We’re learning how to perform multiple regression analysis using stata this session. Regression is a prominent statistical technique for predicting a single outcome variable (continuous variable) from a set of independent factors (continuous as well as binary variables). For example, you may use gender (binary), family income, age, parental education, and self-efficacy to predict pupils’ academic success (GPA on a scale of 1-4). (all continuous). The presence of numerous independent variables in a single model gives researchers the confidence to draw conclusions while accounting for other factors that may influence academic success. Correlation, ttest, and anova provide results based on a one-on-one relationship, as you may recall (or bivariate relationship). These bivariate analyses, on the other hand, are valuable for us since they provide a descriptive picture of the data.

Let’s take a look at the data we utilized in our ANOVA analysis previously. Let’s imagine we want to predict academic achievement based on a few other variables like gender, age, mother and father’s education, computer lab use, and parental participation. The command “regress” or “reg” for short is used for multiple regression. Your result variable comes after “reg,” followed by the remainder of your independent variables. This is how it appears: *edumom edudad labuselast parentinvolvement, beta reg rank gender age edumom edudad labuselast parentinvolvement*

## Preparing Data for Regression Analysis

Outliers can affect regression analysis. Here’s how I’d handle the following variables. However, before we begin any analysis, we must first verify the distribution of the variables we’ll be using. You’ll need to check to see if any of your variables are skewed. Outliers can affect regression analysis. So, we have to prepare our data for multiple regression analysis using stata software.

As you may be aware, the tab will provide percentages for each response, while the detail will display the skewness value. As you recall from the previous class on variable manipulation, a normally distributed variable should have a skewness of one or less (closer to zero is better) and a Kurtosis of less than three. Please see this website for more information on skewness and Kurtosis. Except for *edumom* and *edudad*, all of these factors appear to be in good shape. See below of the breakdown by each level of education when using tab command:

As you can see, just a few fathers (only ten) have completed high school, and the situation is even worse for mothers (only a few of them have completed high school (3.73 percent) and above high school education (.60 percent)). It appears to be skewed. You can also check for skewness by using sum, detail.

### What options do we have?

Recoding these two variables and then rechecking the skewness is the best method. Let’s start with recoding the *edudad*, and then you can work on recoding the *edumom* on your own. As you may be aware, it is recommended that you create a new variable and utilize it before recoding any variables. This way, you may maintain your previous variable in case you need to go back later. Below is a video of the entire process:

Those are the 8 steps I would do to recode one variable and to check the skewness of that variable. As you can see, the skewness is reduced to almost zero, and Kurtosis to lower than 3.

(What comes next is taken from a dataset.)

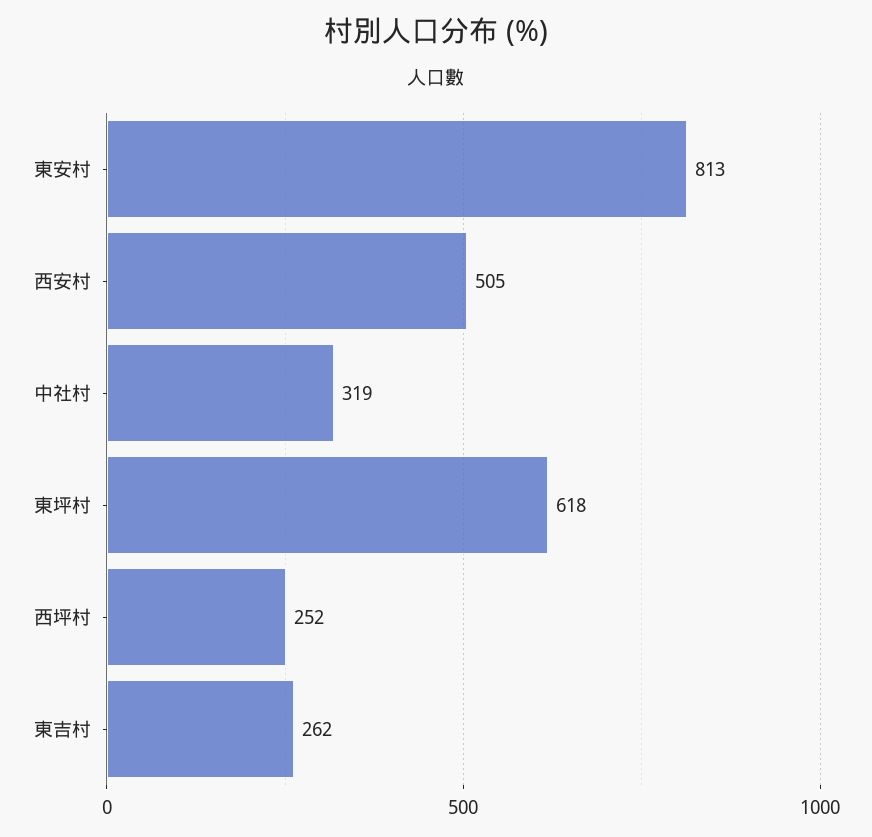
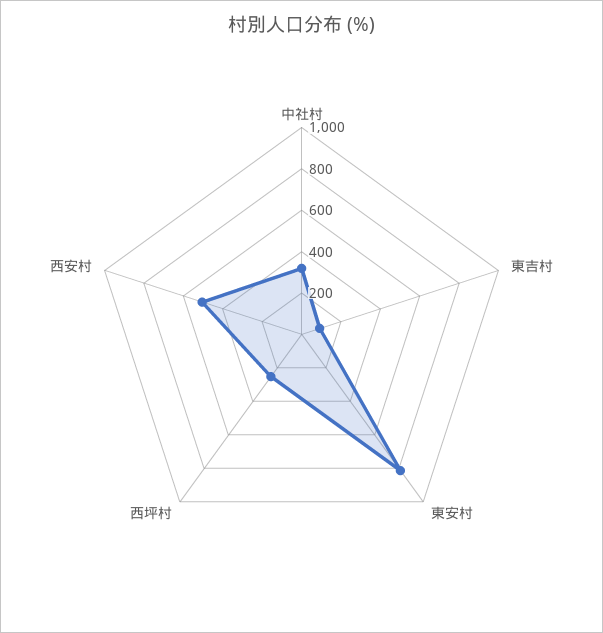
東坪村: 618 -> none
東吉村: 262 -> 100

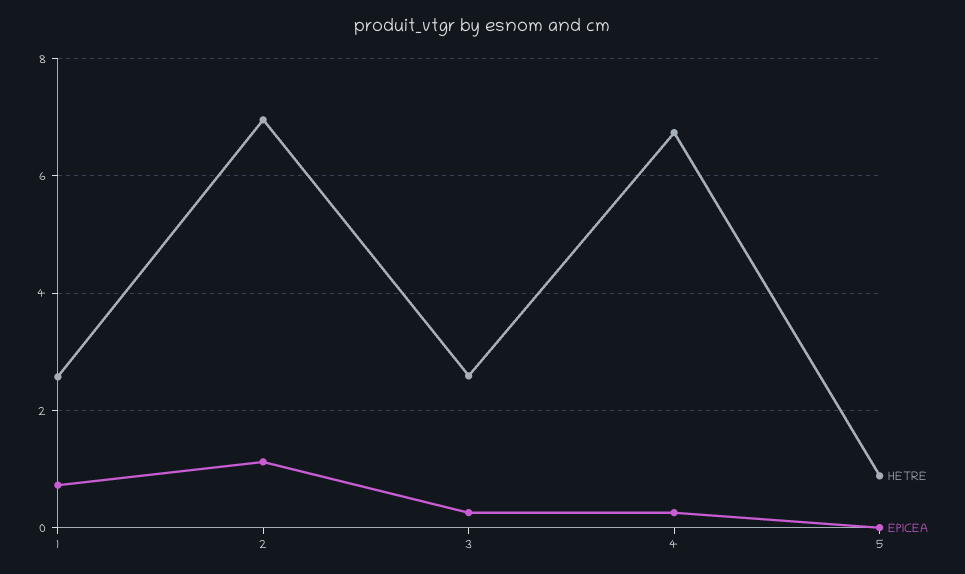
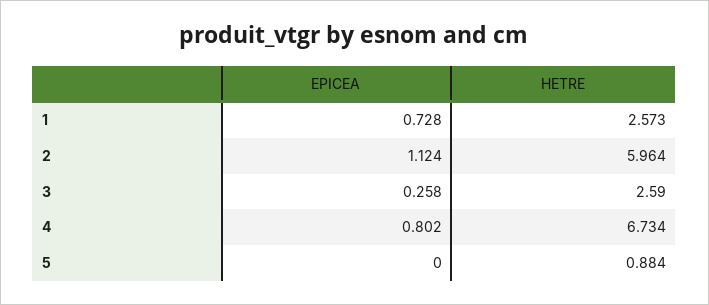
HETRE, 2: 7 -> 5.964
EPICEA, 4: 0.2 -> 0.802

### Multiple Regression Analysis

`reg rank gender age edumom_new edudad_new labuselast parentinvolvement , beta`

**Interpretation of Multiple Regression Analysis**

The whole regression model with all of these factors is statistically significant, as shown by the regression output above: F(6, 556)=10.16, p.001, Adjusted R-squared =.09. So, look at the likelihood (#1), then R-squared or Adjusted R-squared (#2), and, if the #1 is significant, individual p values of each predictor (#3). The adjusted R-squared of.09 indicates that the independent variables in the model explain for 9% of the variance in the outcome variable. When you have a lot of independent variables in your model, adjusted R2 is preferable because it accounts for the amount of variables in the model.

R2 tends to increase as you add more variables to the model, therefore using modified R2 to ensure that the variables you include in the model are useful (i.e., not just junk) is a good idea. R2 or adjusted R2 also shows effect size, with bigger R2 values indicating larger effect sizes and thus more desirable results. According to Cohen (1988), the average effect size in social science domains is medium.

Gender (beta=.23, p.001), age (beta=.10, p.05), and parental engagement (beta= -.10, p.05) are all significant predictors, according to the regression output. It’s worth noting that if the Prob>F isn’t significant, you don’t have to provide the important predictors.

**Output table**

This is an example of how “multiple regression analysis using stata” table and the write up look like based on the above regression output:

“Table 1 shows that the overall model was significant, F(6, 556)=10.16, p<.001, Adjusted R2=.09. The model explains 9% of variance accounted for by the predictor variables. Factors that predict academic performance include gender (β=.23, p<.001), age (β=.10, p<.05), and parental involvement (β= -.10, p<.05). Specifically, the results suggest that being female, being younger, and having parents who are more involved are significantly associated with better academic performance.”